QUOTED PASSAGE:
Villa, that's awesome to hear. I will be there in an hour or so to grab some!


----------



## debbie5

Clear nail polish.


----------



## fontgeek

RainHerself, what did you end up doing to make your heads shiny?


----------



## RainHerself

So sorry for the delayed response, visiting family distracted me! So i couldnt find straight castor oil at the BX but someone did point me in the direction of a castor oil enriched hair conditioner. This really did the trick! Our area is heavy with Japanese Trick or Treaters and some kids were too scared to.come get candy from us! Maybe my Doctor Who costume was too scary also? But the kids mostly met our display with shouts of Sugoi! Which means cool  lots of pictures were taken too though i cant imagine any of them turned out well. Tried to take some pictures for you guys but they were all way too dark.

On a side note one of my heads did get a split on the bridge of his nose while the other split where his ring was holding him up. But i believe this was the work of the elements and not the oil used as the ring holding the one head was badly rusted. Okinawa weather/sea air do not bode well for Halloween decs.

Hope your halloween was as happy as ours! Thanks for all your help!

Rain


----------



## fontgeek

For the future...
Clean and wax the rings on the heads. A good car wax is made to hold up to the elements so it should help keep them from rusting to start with, and it will keep them shiny too.

For the photos, put the camera on a tripod, and shoot with a long exposure time. This lets you get a clearer picture (no shakes) and the longer exposure time lets more of the ambient light get captured in the photo.

Are the heads repairable/fixable?


----------



## Bascombe

I have used KY Jelly to make things shiny before, but I'm not sure it would last for four hours.

I had to make a rabbit pelt look like it was freshly skinned, so I painted the tanned leather back of the hide with acrylics and spread KY Jelly on it every night before the show. Worked wonders.


----------

STATED PROBLEM 1:
In the forum thread, what did RainHerself end up using to make the heads shiny?

Stored data
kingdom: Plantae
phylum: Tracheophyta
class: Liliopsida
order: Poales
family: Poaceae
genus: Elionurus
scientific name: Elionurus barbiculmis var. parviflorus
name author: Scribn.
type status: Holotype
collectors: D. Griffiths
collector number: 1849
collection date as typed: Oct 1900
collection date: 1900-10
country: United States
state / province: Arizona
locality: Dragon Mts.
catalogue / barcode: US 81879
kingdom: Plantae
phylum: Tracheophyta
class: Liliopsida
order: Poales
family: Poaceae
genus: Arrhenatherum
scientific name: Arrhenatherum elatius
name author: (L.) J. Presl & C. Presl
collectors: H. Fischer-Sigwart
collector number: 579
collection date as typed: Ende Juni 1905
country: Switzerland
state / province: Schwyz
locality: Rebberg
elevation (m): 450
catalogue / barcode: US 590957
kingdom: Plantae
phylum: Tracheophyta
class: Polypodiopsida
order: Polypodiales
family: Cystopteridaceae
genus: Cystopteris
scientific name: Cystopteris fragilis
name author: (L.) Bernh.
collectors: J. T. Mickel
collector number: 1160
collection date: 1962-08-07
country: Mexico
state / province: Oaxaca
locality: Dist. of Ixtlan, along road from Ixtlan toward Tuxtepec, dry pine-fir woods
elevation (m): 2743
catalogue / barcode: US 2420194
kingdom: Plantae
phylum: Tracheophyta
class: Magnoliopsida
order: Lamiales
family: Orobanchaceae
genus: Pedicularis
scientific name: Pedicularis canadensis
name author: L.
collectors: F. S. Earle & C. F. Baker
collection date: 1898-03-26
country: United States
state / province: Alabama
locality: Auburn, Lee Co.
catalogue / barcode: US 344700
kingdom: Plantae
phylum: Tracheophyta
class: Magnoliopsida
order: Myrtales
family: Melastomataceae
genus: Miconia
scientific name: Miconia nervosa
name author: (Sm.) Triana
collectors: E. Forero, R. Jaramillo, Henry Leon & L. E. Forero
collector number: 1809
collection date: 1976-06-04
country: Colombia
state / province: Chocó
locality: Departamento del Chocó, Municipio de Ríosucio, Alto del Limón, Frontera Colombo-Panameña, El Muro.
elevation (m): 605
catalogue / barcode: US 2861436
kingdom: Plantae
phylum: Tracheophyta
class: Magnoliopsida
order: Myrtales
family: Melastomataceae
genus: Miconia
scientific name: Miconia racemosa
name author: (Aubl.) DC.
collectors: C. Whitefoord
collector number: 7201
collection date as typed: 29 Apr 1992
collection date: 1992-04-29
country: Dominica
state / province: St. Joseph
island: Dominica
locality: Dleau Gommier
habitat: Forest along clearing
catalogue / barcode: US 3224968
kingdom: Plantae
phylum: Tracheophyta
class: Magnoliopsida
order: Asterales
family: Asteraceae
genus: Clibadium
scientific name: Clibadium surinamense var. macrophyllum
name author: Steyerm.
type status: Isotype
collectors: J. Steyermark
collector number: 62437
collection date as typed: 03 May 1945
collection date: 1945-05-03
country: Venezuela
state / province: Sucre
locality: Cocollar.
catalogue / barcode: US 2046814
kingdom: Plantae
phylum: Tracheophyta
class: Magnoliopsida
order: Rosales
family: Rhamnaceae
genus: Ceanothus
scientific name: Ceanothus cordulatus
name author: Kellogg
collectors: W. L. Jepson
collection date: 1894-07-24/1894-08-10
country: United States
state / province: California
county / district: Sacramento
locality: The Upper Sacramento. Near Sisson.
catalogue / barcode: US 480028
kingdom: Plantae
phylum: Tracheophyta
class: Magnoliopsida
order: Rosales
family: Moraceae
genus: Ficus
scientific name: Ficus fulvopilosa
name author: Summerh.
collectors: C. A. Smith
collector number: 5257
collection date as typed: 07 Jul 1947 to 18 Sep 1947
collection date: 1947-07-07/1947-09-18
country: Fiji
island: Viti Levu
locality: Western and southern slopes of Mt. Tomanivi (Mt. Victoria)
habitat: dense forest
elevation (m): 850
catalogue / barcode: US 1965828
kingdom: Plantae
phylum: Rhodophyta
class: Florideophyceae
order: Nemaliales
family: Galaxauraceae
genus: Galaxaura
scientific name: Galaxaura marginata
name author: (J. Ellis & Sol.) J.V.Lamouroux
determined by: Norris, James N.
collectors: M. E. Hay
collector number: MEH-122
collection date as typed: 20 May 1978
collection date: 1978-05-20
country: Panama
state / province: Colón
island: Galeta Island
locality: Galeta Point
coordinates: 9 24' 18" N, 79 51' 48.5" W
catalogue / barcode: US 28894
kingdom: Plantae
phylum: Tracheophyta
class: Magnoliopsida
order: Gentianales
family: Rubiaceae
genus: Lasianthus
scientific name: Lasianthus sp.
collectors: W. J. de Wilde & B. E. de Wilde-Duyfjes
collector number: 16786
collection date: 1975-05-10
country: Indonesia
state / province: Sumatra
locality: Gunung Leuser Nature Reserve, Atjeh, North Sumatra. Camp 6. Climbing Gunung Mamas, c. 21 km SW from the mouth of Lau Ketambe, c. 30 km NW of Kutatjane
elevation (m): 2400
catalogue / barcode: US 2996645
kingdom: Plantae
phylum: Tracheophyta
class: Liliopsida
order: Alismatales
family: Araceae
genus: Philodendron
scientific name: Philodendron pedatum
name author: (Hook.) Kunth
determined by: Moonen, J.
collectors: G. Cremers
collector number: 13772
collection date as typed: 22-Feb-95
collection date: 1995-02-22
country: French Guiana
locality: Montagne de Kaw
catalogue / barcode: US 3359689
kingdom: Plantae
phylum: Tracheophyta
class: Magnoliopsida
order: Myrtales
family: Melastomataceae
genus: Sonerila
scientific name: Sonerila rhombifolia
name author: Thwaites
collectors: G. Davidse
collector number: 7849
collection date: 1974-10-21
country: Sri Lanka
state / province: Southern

STATED PROBLEM 2:
Can you set down the records verbatim, starting with the line that contains "catalogue / barcode: US 2861436" and going on through the line that contains "scientific name: Ceanothus cordulatus", with both of those lines included?

FULL SOLUTION 1:
A castor oil enriched hair conditioner.

FULL SOLUTION 2:
catalogue / barcode: US 2861436
kingdom: Plantae
phylum: Tracheophyta
class: Magnoliopsida
order: Myrtales
family: Melastomataceae
genus: Miconia
scientific name: Miconia racemosa
name author: (Aubl.) DC.
collectors: C. Whitefoord
collector number: 7201
collection date as typed: 29 Apr 1992
collection date: 1992-04-29
country: Dominica
state / province: St. Joseph
island: Dominica
locality: Dleau Gommier
habitat: Forest along clearing
catalogue / barcode: US 3224968
kingdom: Plantae
phylum: Tracheophyta
class: Magnoliopsida
order: Asterales
family: Asteraceae
genus: Clibadium
scientific name: Clibadium surinamense var. macrophyllum
name author: Steyerm.
type status: Isotype
collectors: J. Steyermark
collector number: 62437
collection date as typed: 03 May 1945
collection date: 1945-05-03
country: Venezuela
state / province: Sucre
locality: Cocollar.
catalogue / barcode: US 2046814
kingdom: Plantae
phylum: Tracheophyta
class: Magnoliopsida
order: Rosales
family: Rhamnaceae
genus: Ceanothus
scientific name: Ceanothus cordulatus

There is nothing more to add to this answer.